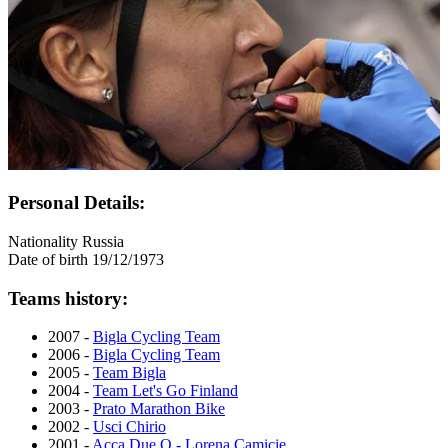
Personal Details:
Nationality
Russia
Date of birth
19/12/1973
Teams history:
2007 -
Bigla Cycling Team
2006 -
Bigla Cycling Team
2005 -
Team Bigla
2004 -
Team Let's Go Finland
2003 -
Prato Marathon Bike
2002 -
Usci Chirio
2001 -
Acca Due O - Lorena Camicie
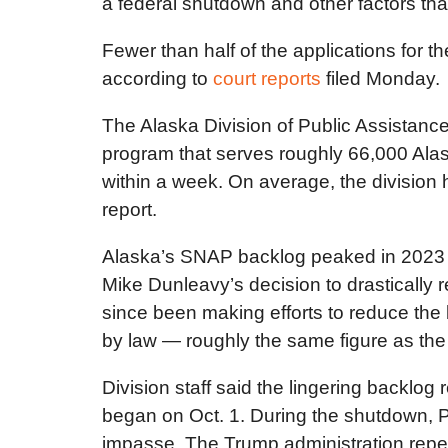
a federal shutdown and other factors tha
Fewer than half of the applications for 
according to
court reports
filed Monday.
The Alaska Division of Public Assistance
program that serves roughly 66,000 Ala
within a week. On average, the division 
report.
Alaska’s SNAP backlog peaked in 2023 w
Mike Dunleavy’s decision to drastically 
since been making efforts to reduce the 
by law — roughly the same figure as the 
Division staff said the lingering backlog
began on Oct. 1. During the shutdown,
impasse. The Trump administration repea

·····

=== Exercise description ===
Reproduce the text read from each of the entries above, line for line and without alteration, omitting the pictures themselves.

=== Solution below ===
Personal Details:
Nationality
Russia
Date of birth
19/12/1973
Teams history:
2007 -
Bigla Cycling Team
2006 -
Bigla Cycling Team
2005 -
Team Bigla
2004 -
Team Let's Go Finland
2003 -
Prato Marathon Bike
2002 -
Usci Chirio
2001 -
Acca Due O - Lorena Camicie
a federal shutdown and other factors tha
Fewer than half of the applications for 
according to
court reports
filed Monday.
The Alaska Division of Public Assistance
program that serves roughly 66,000 Ala
within a week. On average, the division 
report.
Alaska’s SNAP backlog peaked in 2023 w
Mike Dunleavy’s decision to drastically 
since been making efforts to reduce the 
by law — roughly the same figure as the 
Division staff said the lingering backlog
began on Oct. 1. During the shutdown,
impasse. The Trump administration repea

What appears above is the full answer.